__Data to examine__:
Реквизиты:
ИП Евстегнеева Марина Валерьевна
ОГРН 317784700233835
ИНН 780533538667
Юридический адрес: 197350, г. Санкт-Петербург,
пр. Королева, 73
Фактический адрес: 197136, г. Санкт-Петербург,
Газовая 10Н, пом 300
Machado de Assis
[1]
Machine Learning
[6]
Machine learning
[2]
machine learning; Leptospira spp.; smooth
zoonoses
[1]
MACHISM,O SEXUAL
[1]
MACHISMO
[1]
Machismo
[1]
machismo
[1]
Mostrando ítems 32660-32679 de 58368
* * *
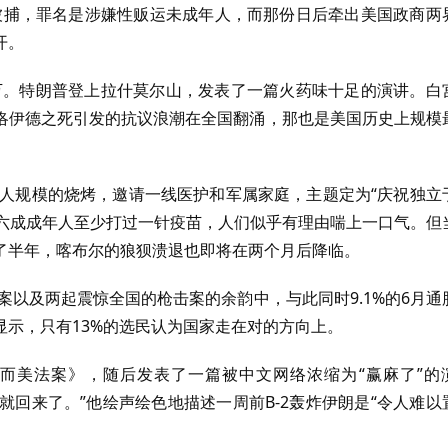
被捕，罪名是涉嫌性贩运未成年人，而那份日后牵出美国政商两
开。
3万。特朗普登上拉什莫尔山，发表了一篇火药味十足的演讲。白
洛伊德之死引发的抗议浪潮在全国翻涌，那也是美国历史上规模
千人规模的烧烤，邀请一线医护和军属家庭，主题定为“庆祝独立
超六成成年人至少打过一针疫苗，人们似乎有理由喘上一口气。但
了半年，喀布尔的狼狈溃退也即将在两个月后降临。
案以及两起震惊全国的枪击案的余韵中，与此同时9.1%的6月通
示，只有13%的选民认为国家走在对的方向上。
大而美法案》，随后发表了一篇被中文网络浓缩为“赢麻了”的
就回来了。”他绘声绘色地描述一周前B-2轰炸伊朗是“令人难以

__Assignment__:
Go line by line through the material above and return each one that includes "адрес".

__Solution for this task__:
Юридический адрес: 197350, г. Санкт-Петербург,
Фактический адрес: 197136, г. Санкт-Петербург,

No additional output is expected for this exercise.